BLEU (Bilingual Evaluation Understudy) is a precision-focused metric introduced by Papineni et al. (2002) at IBM. It quantifies the quality of machine-generated text by comparing its n-grams (contiguous sequences of n tokens) against one or more high-quality reference texts. The core idea is that a good translation will share many of the same word sequences as a human reference.
How it works technically: BLEU computes the precision of n-grams for n=1 to n=4 (typically), then takes the geometric mean of those precisions, multiplied by a brevity penalty (BP) to discourage overly short outputs. The brevity penalty is: BP = exp(1 - (reference_length / candidate_length)) if candidate_length < reference_length, else 1. The final score ranges from 0 to 1 (often reported as a percentage). For example, a BLEU-4 score of 0.45 means the candidate shares 45% of its 4-gram overlaps with the reference, after accounting for length. BLEU uses a modified n-gram precision that clips counts to the maximum occurrence in any single reference, avoiding inflated scores from repeated words.
Why it matters: BLEU was the first widely adopted automatic metric for machine translation, enabling rapid iteration without human judges. It correlates moderately well with human judgment at the system level (Spearman correlation ~0.33 with adequacy, ~0.19 with fluency per Callison-Burch et al., 2006), making it a practical tool for development and leaderboard ranking (e.g., WMT shared tasks). It remains the default metric in many text generation pipelines due to its speed, reproducibility, and zero cost.
When it's used vs alternatives: BLEU is best suited for machine translation and other tasks where reference texts exist and lexical overlap is meaningful (e.g., summarization, image captioning). However, it has known weaknesses: it ignores semantics, rewards exact matches over synonyms, and is brittle to paraphrasing. Alternatives include METEOR (which accounts for synonyms and stemming), ROUGE (recall-oriented, popular for summarization), and learned metrics like BLEURT (a BERT-based evaluator, 2020) and COMET (a neural framework trained on human judgments, 2020). By 2026, learned metrics like COMET-22 and BLEURT-20 have largely replaced BLEU for high-stakes evaluation (e.g., WMT automatic evaluation tasks), but BLEU remains common for quick prototyping and historical baselines.

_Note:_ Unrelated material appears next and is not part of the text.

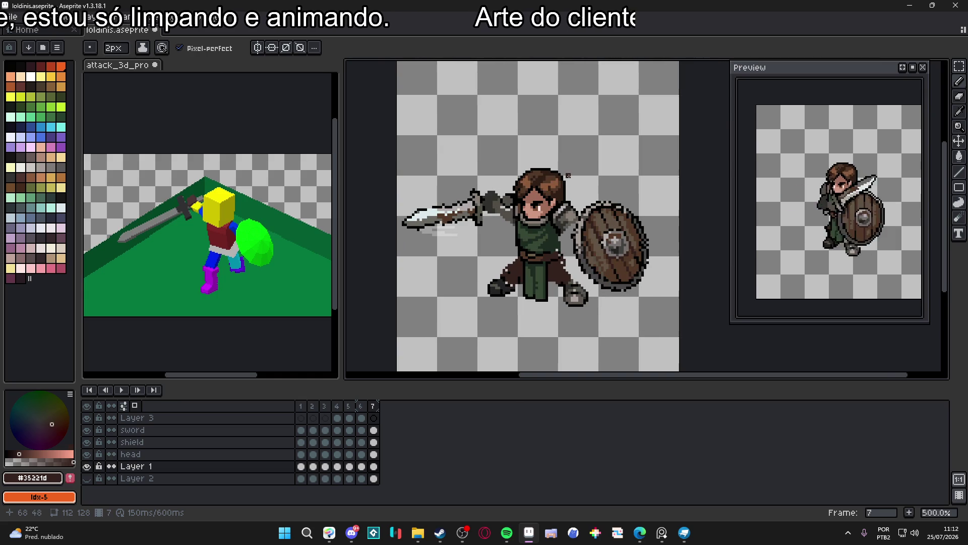
scroll(569, 175, down, 1)
key(ctrl+s)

Common pitfalls: (1) BLEU scores are not comparable across different datasets or languages. (2) Single-reference BLEU is unreliable; multiple references improve correlation. (3) BLEU can be gamed by using common phrases or n-gram repetition. (4) It penalizes creative but valid paraphrases. (5) Very low BLEU scores (e.g., <10) are often meaningless.
Current state of the art (2026): BLEU is now considered a legacy metric. The field has moved toward learned metrics: COMET (based on XLM-R) achieves ~0.6 Pearson correlation with human judgments at the segment level, compared to BLEU's ~0.2. However, BLEU is still reported in many papers for continuity (e.g., in the Llama 3.1 technical report, BLEU scores are given alongside COMET for translation benchmarks). Research in 2025–2026 focuses on LLM-as-a-judge metrics (e.g., using GPT-4 or Claude for pairwise comparisons), which can capture fluency and context but are expensive. BLEU's simplicity ensures it remains a baseline, but it is no longer state-of-the-art for reliable evaluation.